The EU (Council and Commission) have so far ignored such EU+3 proposals, with some support only in the European Parliament. Why such reluctance? There may be two reasons. First, it has been argued that there has to be due regard for the principle of ‘inclusiveness’ of the Eastern Partnership for all six states, so as not to discourage the other three from moving closer to Europe and its values. The conflicts within Belarus and between Armenia and Azerbaijan void this argument of credibility. On the contrary it would be good for these countries and peoples to see more vividly what they are missing by way of a better place in Europe, as seen in a successful evolution of the Association Agreements. Second, there is the current framing of the old ‘Russia first’ argument, according to which a deepening of links with East European states would prejudice priority cooperation with Russia. President Macron has been trying to test the market for a certain rapprochement with Russia, and his well-meaning attempt was met in the most recent telephone call between the two leaders on 23 September by Putin’s ridiculous suggestion that Navalny may have poisoned himself. Thus a reality check for this second argument.
The conclusion therefore is that the EU has both the capacity and interest to take the initiative to propose dialogue with Georgia, Moldova and Ukraine together over the content of a significant upgrade of the Association Agreements, subject to all the necessary conditions that should usefully apply. A start could be made at the 6 October summit meeting with Ukraine. The initiative would be fed into preparation for the next Eastern Partnership summit scheduled for March 2021, although as of today it is hard to see how the sanctioned regime of Lukashenko could be invited, or how the warring leaders of Armenia and Azerbaijan could sit at the same table together. As of today there might be only three participants in the EaP summit. At the very least one can say that the doctrine of ‘inclusiveness’ of the Eastern Partnership is suspended. It could be given renewed meaning in the event, for example, that Lukashenko conceded to hold a truly democratic presidential election.

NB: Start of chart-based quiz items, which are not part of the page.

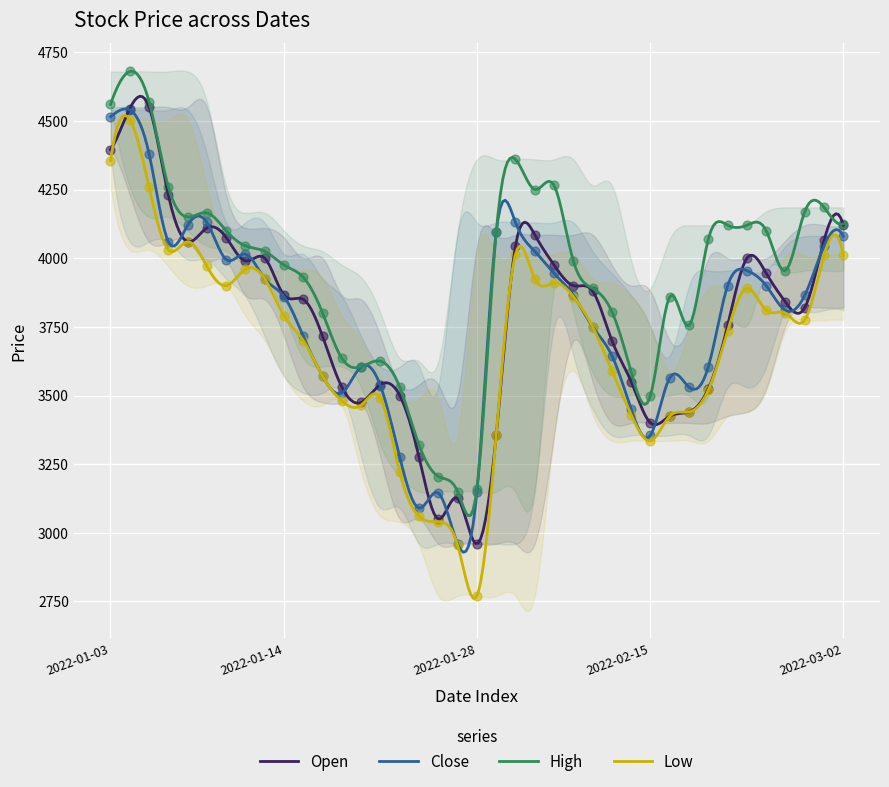

At how many categories does at least one series exceed 3930?

23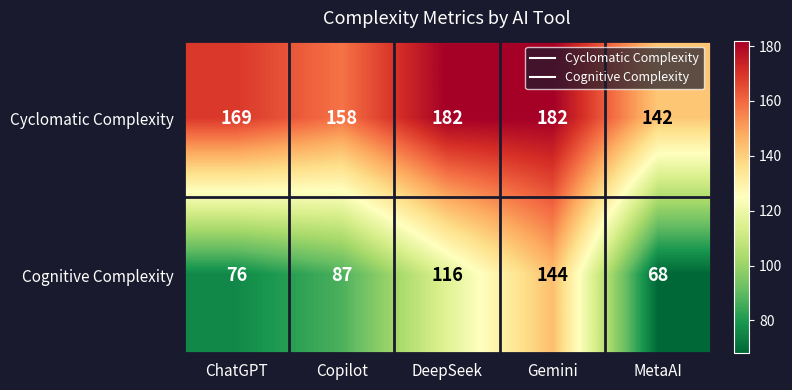

What is the difference between the second highest and second lowest values in the Cognitive Complexity series?

40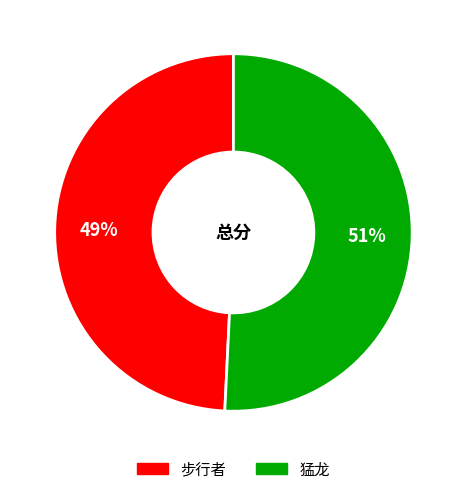

To the nearest percent, what percentage of the pie is 猛龙?

51%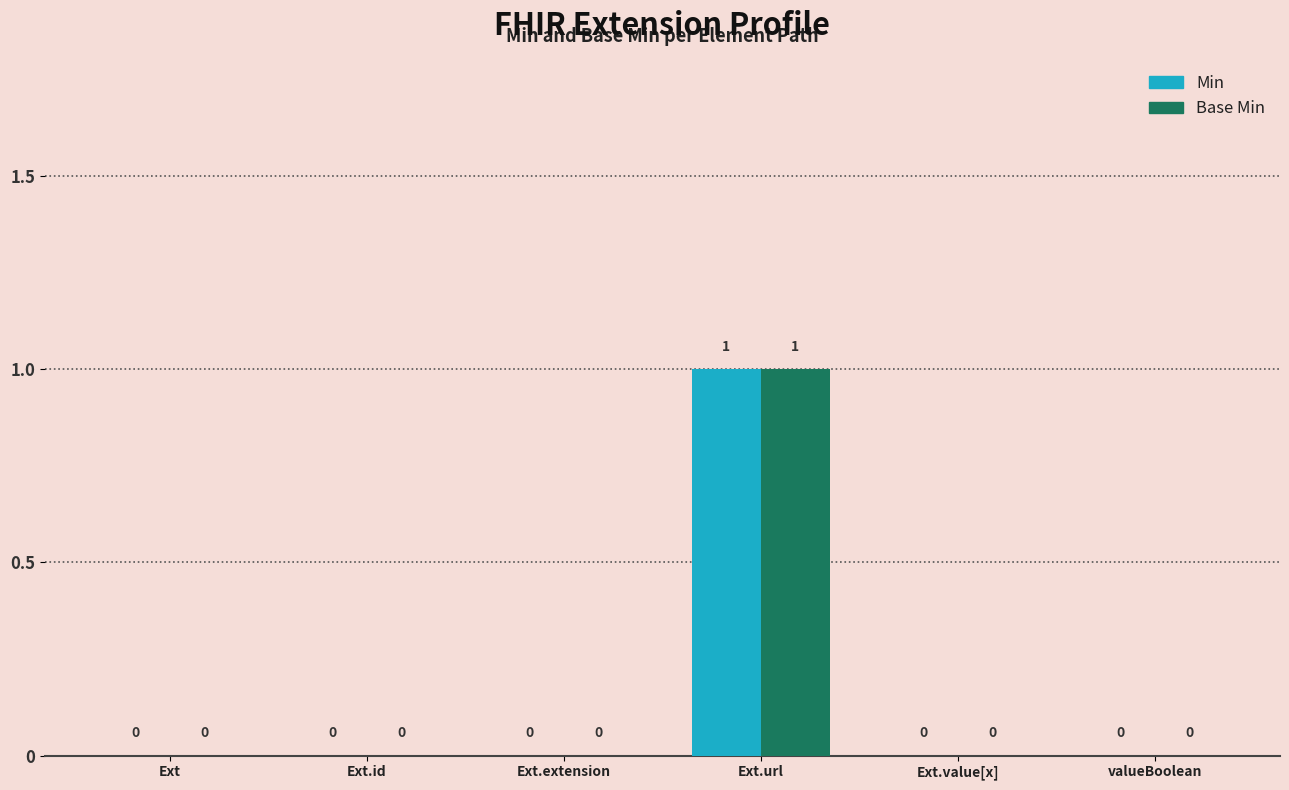

The Base Min series shows 0 at valueBoolean. True or false?

True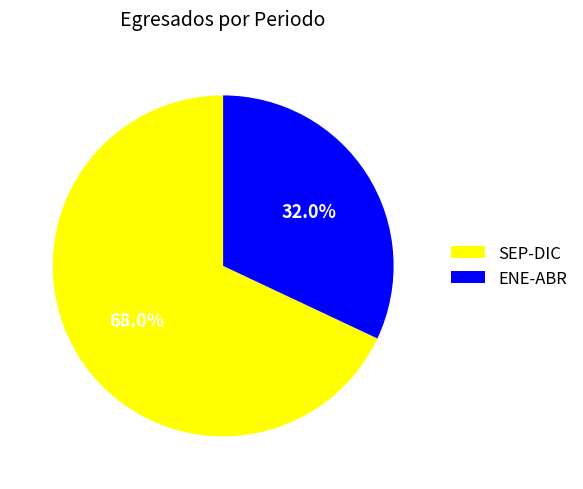

What is the ratio of the value at ENE-ABR to the value at SEP-DIC?

0.5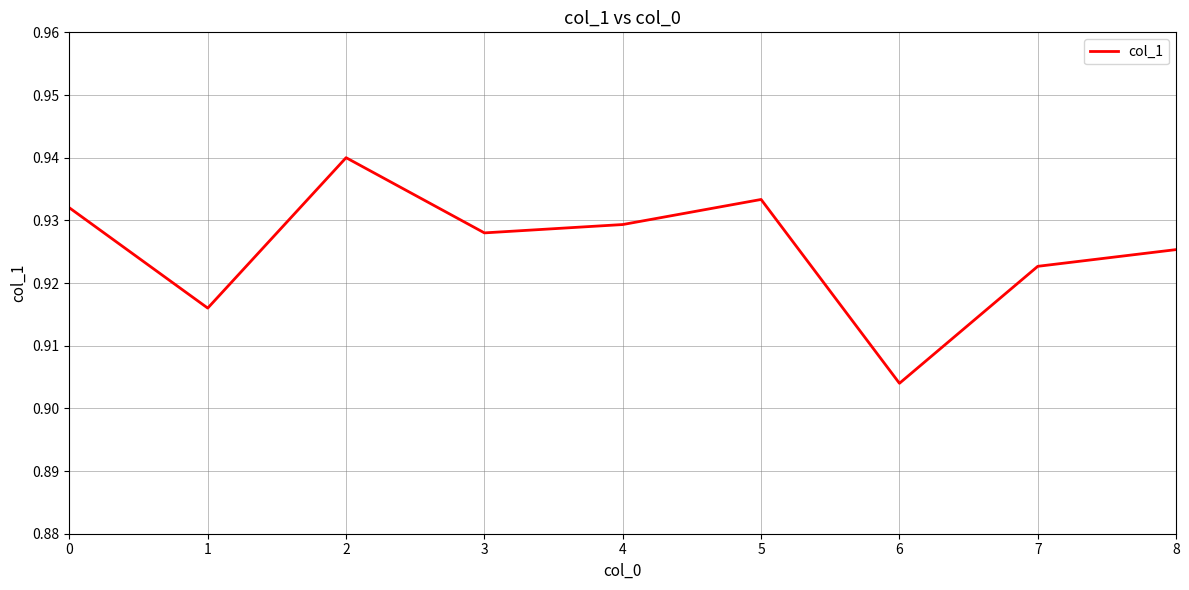

Does the chart have visible grid lines?

Yes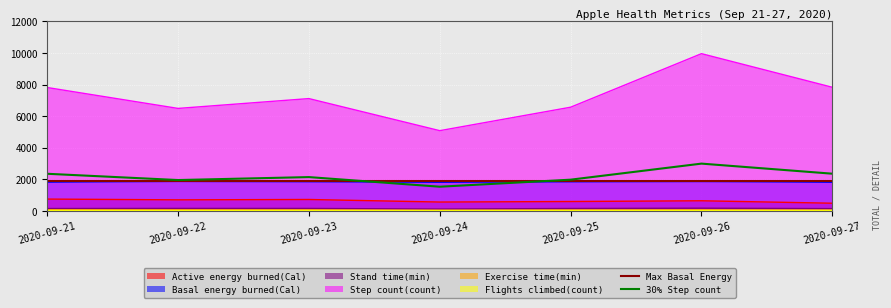

Reading left to right, transcribe all the data shown in this chart.

Active energy burned(Cal): 738.1	689.8	712.3	550.6	583.5	630.5	476.0
Basal energy burned(Cal): 1807.4	1858.9	1834.8	1801.5	1829.9	1850.7	1802.2
Stand time(min): 139.0	147.0	145.0	105.0	142.0	162.0	133.0
Step count(count): 7808.0	6484.0	7107.0	5074.0	6561.0	9954.0	7824.3
Exercise time(min): 60.0	57.0	55.0	34.0	49.0	57.0	38.0
Flights climbed(count): 10.3	8.0	12.0	8.0	11.1	13.0	19.2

The practical urgency of an initiative to strengthen the European orientations of the three associated states is amply reinforced by the political contexts in the cascade of forthcoming elections in Ukraine (25 October), Georgia (31 October) and Moldova (1 November). In Ukraine the Zelensky administration has been fast falling in public approval, and the question is what alternative political forces will gain ground instead, which includes various Russia-friendly and nationalist parties. In Moldova the openly pro-Russian President Dodon looks to be in a straight fight with the pro-European Maia Sandu. In Georgia the question is whether the election can be conducted fairly, or biased of favour of the oligarch leader’s party. So the politics of this other Eastern Europe are highly fluid, and pro-European orientations need every help they can get. The EU should take the initiative now to consolidate its front with these three democratic and peaceful states.